# Putting Purpose to the Kaggle San Francisco Crime Data
## Keenan Zucker and Joe Sutker

We used the data from the Kaggle contest for San Francisco Crime prediction in order to both compete in said contest and to predict safety of certain places, possibly as a tool for tourists.

For our submission for the contest, we used the following code:

In [None]:
## Part 1: Grab all of the data
import pandas as pd
from sklearn.cross_validation import train_test_split
from sklearn import preprocessing
from sklearn.naive_bayes import BernoulliNB
import numpy as np
 
%matplotlib inline

# Load Data with pandas, and parse the first column into datetime
train=pd.read_csv('train.csv', parse_dates = ['Dates'])
test=pd.read_csv('test.csv', parse_dates = ['Dates'])

# Keep only the ones that are within +3 to -3 standard deviations in the column 'Data'.
train = train[np.abs(train.X-train.X.mean())<=(3*train.X.std())] 
train = train[np.abs(train.Y-train.Y.mean())<=(3*train.Y.std())] 

## Part 2: Process the data
#Convert crime labels to numbers
le_crime = preprocessing.LabelEncoder()
crime = le_crime.fit_transform(train.Category)
 
#Get binarized weekdays, districts, and hours.
days = pd.get_dummies(train.DayOfWeek)
district = pd.get_dummies(train.PdDistrict)
hour = train.Dates.dt.hour
hour = pd.get_dummies(hour) 
 
#Build new array
train_data = pd.concat([hour, days, district], axis=1)
train_data['crime']=crime
 
#Repeat for test data
days = pd.get_dummies(test.DayOfWeek)
district = pd.get_dummies(test.PdDistrict)
 
hour = test.Dates.dt.hour
hour = pd.get_dummies(hour) 
 
test_data = pd.concat([hour, days, district], axis=1)
 
training, validation = train_test_split(train_data, train_size=.60)

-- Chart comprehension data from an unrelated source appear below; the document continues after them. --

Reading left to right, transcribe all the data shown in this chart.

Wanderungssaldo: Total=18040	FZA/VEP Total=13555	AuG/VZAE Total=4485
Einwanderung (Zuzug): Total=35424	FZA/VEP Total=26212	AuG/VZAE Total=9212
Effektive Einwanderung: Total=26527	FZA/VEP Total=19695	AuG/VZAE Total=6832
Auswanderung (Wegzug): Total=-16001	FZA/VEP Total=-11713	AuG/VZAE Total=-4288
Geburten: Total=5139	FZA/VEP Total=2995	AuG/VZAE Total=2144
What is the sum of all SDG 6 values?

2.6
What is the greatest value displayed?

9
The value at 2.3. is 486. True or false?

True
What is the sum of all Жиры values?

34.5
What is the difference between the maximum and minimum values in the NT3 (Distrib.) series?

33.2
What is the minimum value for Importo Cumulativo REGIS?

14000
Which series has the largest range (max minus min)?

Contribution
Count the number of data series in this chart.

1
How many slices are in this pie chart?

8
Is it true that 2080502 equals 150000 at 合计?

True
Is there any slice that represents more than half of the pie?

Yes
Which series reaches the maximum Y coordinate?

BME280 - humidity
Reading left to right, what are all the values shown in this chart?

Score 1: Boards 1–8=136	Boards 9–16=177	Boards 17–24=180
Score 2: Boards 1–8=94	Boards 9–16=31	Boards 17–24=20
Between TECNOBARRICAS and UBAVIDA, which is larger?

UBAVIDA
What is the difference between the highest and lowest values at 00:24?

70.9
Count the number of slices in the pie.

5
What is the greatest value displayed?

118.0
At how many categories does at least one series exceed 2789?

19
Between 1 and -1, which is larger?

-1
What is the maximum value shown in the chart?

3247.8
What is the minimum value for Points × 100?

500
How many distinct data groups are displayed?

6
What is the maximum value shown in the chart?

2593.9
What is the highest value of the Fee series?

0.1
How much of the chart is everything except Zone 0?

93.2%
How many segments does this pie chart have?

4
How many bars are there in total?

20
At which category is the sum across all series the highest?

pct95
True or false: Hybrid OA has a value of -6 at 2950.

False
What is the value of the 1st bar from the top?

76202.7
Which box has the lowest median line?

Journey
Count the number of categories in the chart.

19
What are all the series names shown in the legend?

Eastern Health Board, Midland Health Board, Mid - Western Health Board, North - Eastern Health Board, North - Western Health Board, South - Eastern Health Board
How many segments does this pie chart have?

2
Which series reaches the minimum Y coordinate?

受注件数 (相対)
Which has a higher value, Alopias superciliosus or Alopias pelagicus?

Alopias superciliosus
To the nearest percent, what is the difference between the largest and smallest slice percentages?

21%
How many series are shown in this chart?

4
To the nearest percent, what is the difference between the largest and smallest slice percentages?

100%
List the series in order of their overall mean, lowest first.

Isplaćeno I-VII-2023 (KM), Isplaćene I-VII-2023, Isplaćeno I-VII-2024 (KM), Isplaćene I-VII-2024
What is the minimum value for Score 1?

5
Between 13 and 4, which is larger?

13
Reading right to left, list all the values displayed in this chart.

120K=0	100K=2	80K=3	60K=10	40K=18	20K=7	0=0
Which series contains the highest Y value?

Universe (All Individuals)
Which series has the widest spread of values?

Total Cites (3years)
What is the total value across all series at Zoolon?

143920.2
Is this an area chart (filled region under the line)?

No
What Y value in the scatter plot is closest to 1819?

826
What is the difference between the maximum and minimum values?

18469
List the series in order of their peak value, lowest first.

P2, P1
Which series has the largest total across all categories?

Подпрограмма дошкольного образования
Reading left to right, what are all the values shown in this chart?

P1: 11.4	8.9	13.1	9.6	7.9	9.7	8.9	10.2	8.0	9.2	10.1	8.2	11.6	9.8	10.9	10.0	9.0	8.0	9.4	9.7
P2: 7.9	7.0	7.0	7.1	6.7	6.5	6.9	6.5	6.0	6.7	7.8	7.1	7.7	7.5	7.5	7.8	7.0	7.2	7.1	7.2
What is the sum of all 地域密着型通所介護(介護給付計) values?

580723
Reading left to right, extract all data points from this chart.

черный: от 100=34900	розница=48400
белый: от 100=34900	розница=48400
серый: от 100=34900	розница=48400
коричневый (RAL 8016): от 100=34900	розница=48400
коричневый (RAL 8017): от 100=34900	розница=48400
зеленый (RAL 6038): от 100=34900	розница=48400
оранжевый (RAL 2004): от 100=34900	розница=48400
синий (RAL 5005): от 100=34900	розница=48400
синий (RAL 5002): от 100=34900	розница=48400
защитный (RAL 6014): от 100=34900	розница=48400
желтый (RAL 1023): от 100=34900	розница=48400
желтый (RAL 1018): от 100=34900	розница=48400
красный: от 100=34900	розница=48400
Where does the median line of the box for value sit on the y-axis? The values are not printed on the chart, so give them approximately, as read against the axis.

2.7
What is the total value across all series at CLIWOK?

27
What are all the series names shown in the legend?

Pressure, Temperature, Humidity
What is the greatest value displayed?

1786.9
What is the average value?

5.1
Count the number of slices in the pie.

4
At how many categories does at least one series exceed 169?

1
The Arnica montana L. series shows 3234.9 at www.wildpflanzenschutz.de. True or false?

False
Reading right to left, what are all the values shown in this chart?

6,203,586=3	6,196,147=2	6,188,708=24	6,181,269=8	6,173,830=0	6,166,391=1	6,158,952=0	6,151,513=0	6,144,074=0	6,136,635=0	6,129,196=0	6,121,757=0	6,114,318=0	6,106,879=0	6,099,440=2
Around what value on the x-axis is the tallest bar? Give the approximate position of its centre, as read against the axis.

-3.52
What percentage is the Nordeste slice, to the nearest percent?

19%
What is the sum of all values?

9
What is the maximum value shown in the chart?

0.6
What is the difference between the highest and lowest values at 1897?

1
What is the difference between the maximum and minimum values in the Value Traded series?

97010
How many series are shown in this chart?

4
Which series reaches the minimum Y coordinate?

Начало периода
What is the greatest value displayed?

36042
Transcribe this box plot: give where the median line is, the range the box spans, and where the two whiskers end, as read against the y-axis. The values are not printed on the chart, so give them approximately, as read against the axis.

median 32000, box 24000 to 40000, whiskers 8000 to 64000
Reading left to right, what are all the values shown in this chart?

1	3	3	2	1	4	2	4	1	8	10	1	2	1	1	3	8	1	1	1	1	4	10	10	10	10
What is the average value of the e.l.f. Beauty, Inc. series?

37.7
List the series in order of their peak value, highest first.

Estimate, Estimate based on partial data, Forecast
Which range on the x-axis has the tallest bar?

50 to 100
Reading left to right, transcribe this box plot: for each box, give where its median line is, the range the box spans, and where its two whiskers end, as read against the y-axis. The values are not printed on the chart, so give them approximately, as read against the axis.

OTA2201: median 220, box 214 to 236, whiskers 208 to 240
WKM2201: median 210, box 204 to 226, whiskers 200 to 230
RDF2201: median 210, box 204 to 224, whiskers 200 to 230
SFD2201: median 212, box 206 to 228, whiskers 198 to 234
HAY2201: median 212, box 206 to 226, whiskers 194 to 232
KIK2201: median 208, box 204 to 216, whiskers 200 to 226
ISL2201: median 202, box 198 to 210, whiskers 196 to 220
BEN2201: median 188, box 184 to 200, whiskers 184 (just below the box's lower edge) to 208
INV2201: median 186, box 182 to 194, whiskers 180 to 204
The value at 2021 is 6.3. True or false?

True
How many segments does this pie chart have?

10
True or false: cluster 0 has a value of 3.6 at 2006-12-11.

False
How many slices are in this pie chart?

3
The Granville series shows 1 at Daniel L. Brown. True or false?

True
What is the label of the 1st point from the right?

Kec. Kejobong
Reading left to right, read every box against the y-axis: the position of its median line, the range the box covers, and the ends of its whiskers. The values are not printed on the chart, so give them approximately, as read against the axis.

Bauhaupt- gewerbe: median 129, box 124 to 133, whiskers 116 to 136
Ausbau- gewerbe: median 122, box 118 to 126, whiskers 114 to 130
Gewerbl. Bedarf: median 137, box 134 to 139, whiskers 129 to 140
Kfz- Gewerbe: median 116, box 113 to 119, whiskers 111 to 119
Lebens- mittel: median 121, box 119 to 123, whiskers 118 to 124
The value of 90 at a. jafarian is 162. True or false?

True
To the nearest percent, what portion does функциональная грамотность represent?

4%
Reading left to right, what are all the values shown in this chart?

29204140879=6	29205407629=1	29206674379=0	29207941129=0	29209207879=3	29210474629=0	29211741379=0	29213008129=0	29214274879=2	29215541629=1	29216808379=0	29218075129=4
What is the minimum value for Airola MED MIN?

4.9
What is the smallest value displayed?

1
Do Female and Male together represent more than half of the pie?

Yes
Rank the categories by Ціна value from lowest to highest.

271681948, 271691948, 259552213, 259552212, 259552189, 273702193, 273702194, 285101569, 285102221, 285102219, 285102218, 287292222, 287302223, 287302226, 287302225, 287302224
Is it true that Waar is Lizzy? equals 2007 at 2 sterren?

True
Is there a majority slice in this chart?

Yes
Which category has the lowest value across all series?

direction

## Part 3: Train the model
features = ['Friday', 'Monday', 'Saturday', 'Sunday', 'Thursday', 'Tuesday',
 'Wednesday', 'BAYVIEW', 'CENTRAL', 'INGLESIDE', 'MISSION',
 'NORTHERN', 'PARK', 'RICHMOND', 'SOUTHERN', 'TARAVAL', 'TENDERLOIN']


# Add in hours of the day into the features
features2 = [x for x in range(0,24)]
features = features + features2
# features = features[0:7]

# Use the Naive Bayes model, after testing various models for validity
training, validation = train_test_split(train_data, train_size=.5)

## Part 4: Results
model = BernoulliNB()
model.fit(train_data[features], train_data['crime'])
predicted = model.predict_proba(test_data[features])
 
#Write results
result=pd.DataFrame(predicted, columns=le_crime.classes_)
result.to_csv('testResultBNB.csv', index = True, index_label = 'Id' )

This code, using the Naive Bayes model for predictions based on the day of the week, the district, and the hour, got our submission a score of 2.58376, which got us to ~530th place out of ~1250.